Joel: [57:53] They would really appreciate it if you cut and pasted this into a gist real quick and then dropped that link into the chat so everybody can play with this code.

André: [58:00] Ah, like a GitHub gist.

Joel: [58:02] Yeah, just someplace where we can grab it, it seemed like a logical place.

André: [58:06] Gist.github, I'll just make it right here. Build your own RxJS, example. There we go. I hope you can find, just go to gist.github.com/staltz and the topmost is probably going to be the one that you think it is. Anything else?

Joel: [58:38] I think that was great, actually. That's one of the best overviews and ways of looking at Rx that I've ever seen. I've done this quite a bit, and we have, like Jafar Husain's course is great that we have on Egghead that describes this overall way of thinking, too. That was really super succinct and I enjoyed it quite a bit. Thank you.

John: [58:58] Thank you, and I do think, with the subscriptions, I see a lot of people start by teaching subscriptions, and hat can just add confusion where it's not, like that's a detail you don't really need to implement yourself. Just leave it to the library.

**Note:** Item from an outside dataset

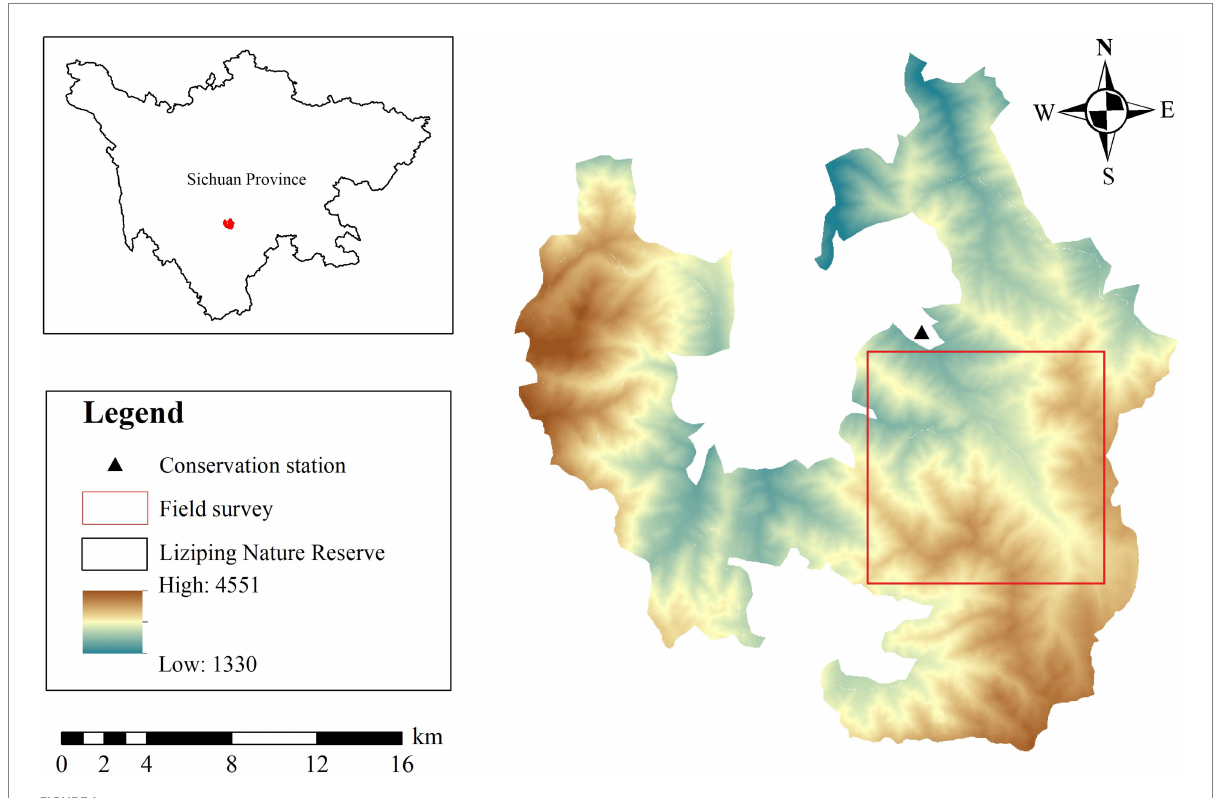
FIGURE 1 Study area in Liziping National Nature Reserve,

André: [59:14] Yeah. Another good link that I recommend is called toy-rx. If you go to github.com/staltz, and toy-rx, this repo takes what I just showed to you one step further and it adds subscriptions. I can show you the map, which is probably familiar. It looks very much like what I just showed you. Where we have, like, an object here with next, error, and complete, but there's also subscriptions going on.

[59:47] This is going to be super easy if you have followed this video, then this repository's going to look very familiar and easy to learn. I also demo more operators, just in case you want to know what's actually going on. This is like the best next step after this.

John: [60:07] Sweet, that's great.

Joel: [60:08] Yeah. Awesome. Thanks, André, I really appreciate you spending some time with us today, going over this stuff.